Kombucha is probably a step to far for me... I should give it a go though. I am still recovering from my attempt to make Ramen... Fermented Tuna flakes and fermented sea weed...

I love pickles... So that's easy. Cider vinegar too.

Thanks for the Honey, lemon and water idea with the cider - That sounds nice.

Cheers - I have a workable plan now.

P.S. I would have trouble with the gluten thing - I love home made bread made with organic flour from the local Water Mill... Yes, I know its not about that... that will be hard!

Kevin_1 profile image
Kevin_1 in reply to Kevin_1

I will have another look at it... I have a recipe... Here goes

This has been so very helpful.


Christine47 profile image
Christine47 in reply to Kevin_1

It is easy to make. I will add flavorings such as caraway seeds. My husband gets it on his morning eggs. Also dill pickles, apple cider vinegar (a little in his water) are fitted in during the day.

sasmock profile image
sasmock in reply to Flemingc

Me too - I have Graves disease and I did the autoimmune protocol initially to get it under control - that happened really quickly. I've slipped a bit with caffeine and alcohol lately (with all the stress of CHC) and boy do I know about it!!!
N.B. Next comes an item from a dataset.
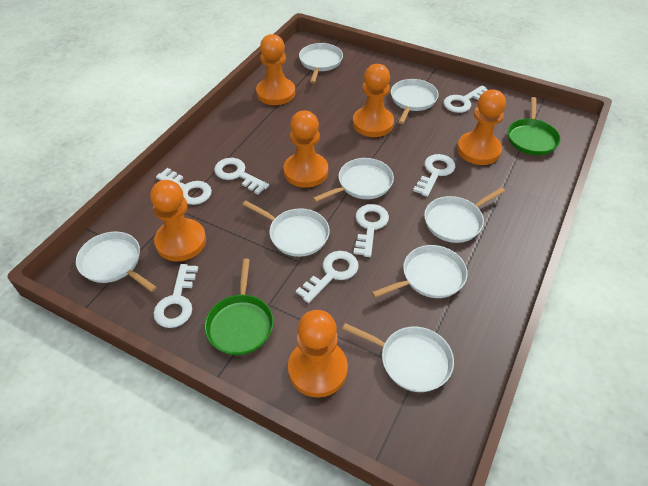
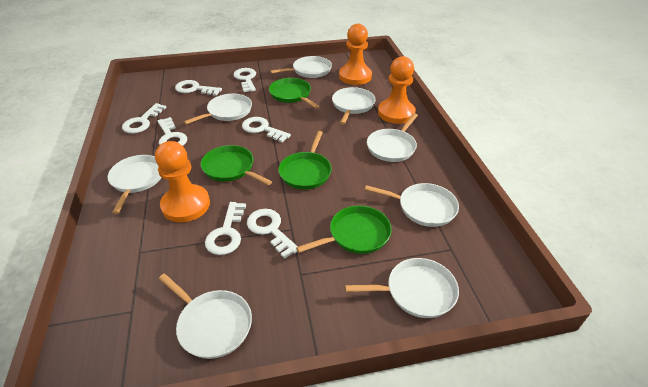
green pan: 2 -> 4
orange pawn: 6 -> 3

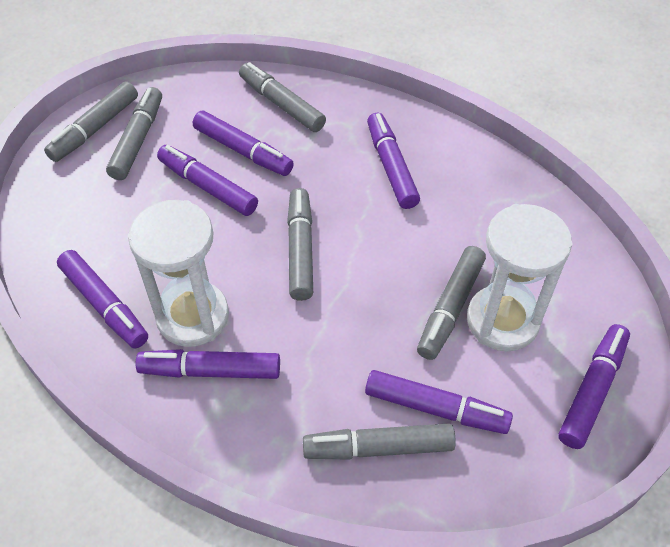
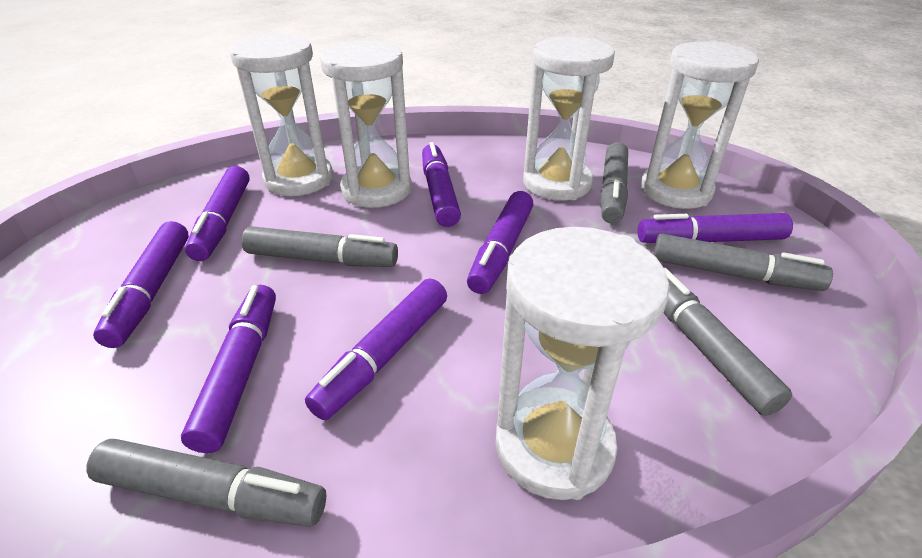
grey marker: 6 -> 5
white hourglass: 2 -> 5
For whatever it is worth, I do attribute the "slower than average" progression of my husband's PSP may be, at least in part, attributed to the combination of diet, supplements, exercise. I have tried over the years to leave no stone un-turned. Yes, it includes Dr. Bredesen's recommendations, the gut-brain relation, whole foods, low-carbohydrate, almost gluten-free, almost no dairy, etc.,etc. He is five years since diagnosis, still walks assisted, eats regular meals, works, no stiffness, no pain. I have no delusion that I have found a magic bullet to stop his PSP, he clearly still suffers, but I have to believe what he is doing has helped slow it.

Kevin_1 profile image
Kevin_1 in reply to Christine47

Thanks, that is useful to know. - We are a bit late - But I have a copy already and am about to start reading.

I have been trying to watch my husbands alertness and ability to communicate each day. Every once in a while he will have a day that stands out as good, or bad. I am trying to track what he eats to see if there is any correlation . So far, it seems he is more alert when he has few carbs. I am continuing to watch. My problem is that meals are really all he looks forward to. I have to tell him No too much already . I am afraid that in another year he may not be able to eat at all.